La destinée des aimés peut prendre son temps, ou se décider en une seule journée. En fouillant dans les éboulements actuels, j’ai déterré une orbe de beauté elfique, le hasard magnifique d’un jour de Juillet 2005. Je me souviens…

Convocation de sensations et d’émotions, rationalité errante, combattante des démons, je te chasse un instant pour réussir du passé l’invocation! Je la revois ce jour-là. Je ne la connais pas encore. Elle n’est pas encore cette femme baudelairienne parée de mépris et d’or. Belle telle une hirondelle annonçant le printemps, elle a ses joues pleines qui disent des histoires de danses de gitans. Ses yeux agiles et bridés nourrissaient déjà d’une lumière subtile d’un soleil couchant rosé la rosée sentimentale abandonnée de mon âme romantique. 

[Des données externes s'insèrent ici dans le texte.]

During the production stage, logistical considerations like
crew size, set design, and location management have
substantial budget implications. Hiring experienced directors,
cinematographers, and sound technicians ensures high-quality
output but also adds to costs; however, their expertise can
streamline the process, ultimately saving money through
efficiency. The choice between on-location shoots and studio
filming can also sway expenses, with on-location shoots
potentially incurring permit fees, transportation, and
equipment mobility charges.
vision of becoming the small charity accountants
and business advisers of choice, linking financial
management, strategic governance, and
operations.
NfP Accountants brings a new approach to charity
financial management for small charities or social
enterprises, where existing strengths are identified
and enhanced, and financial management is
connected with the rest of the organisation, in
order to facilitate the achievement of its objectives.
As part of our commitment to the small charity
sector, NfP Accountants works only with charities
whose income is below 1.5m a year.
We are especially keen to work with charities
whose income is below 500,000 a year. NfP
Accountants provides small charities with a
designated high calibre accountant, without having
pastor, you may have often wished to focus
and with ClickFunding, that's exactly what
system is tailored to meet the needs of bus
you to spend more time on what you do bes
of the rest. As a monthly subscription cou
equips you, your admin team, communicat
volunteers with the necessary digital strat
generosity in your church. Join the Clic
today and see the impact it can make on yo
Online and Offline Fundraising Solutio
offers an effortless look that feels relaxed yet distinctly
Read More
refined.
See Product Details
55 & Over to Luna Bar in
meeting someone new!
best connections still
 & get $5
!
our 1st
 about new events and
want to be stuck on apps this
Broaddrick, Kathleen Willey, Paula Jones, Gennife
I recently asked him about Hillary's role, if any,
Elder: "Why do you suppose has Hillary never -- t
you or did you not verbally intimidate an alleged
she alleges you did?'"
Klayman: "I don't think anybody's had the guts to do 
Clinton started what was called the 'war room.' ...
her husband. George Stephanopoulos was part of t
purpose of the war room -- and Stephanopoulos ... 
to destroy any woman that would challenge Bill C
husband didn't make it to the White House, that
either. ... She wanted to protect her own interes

Une première rencontre plus que prosaïque, si le hasard, gémeau équivoque et diabolique, ne s’était mêlé à nous rapprocher. Nous nous sommes rencontrés dans les livres, il ne pouvait en être autrement, nous les dévorons. Elle en fait des murs tangibles et inconscients qui construisent sa tanière, la sécurité de sa maison. Pour moi un équipage, ils me mènent tantôt en voyage, tantôt en apprentissage. Elle lit pour ressentir et se rassurer, je lis pour m’évader et douter. Nos motivations dissemblables n’empêchent que nous estimons Molière, Aragon, Yourcenar, Camus, ou Michaux comme des compagnons délectables. 

Les livres dont nous sommes ivres se sont avec les années accumulés, elle ne cesse d’en dénicher de nouveaux. Elle adore les titres ésotériques de ceux qui impliquent le mystère ou les imbrications mémorielles et psychologiques. Elle annote souvent la première page d’une date, d’une signature, d’un mot. Ainsi, le livre lui appartient, il est sien. Elle ne les corne pas, elle a trop de respect pour eux. Avec soin, elle utilise des marque-pages. Si elle pouvait en d’autres endroits être aussi sage…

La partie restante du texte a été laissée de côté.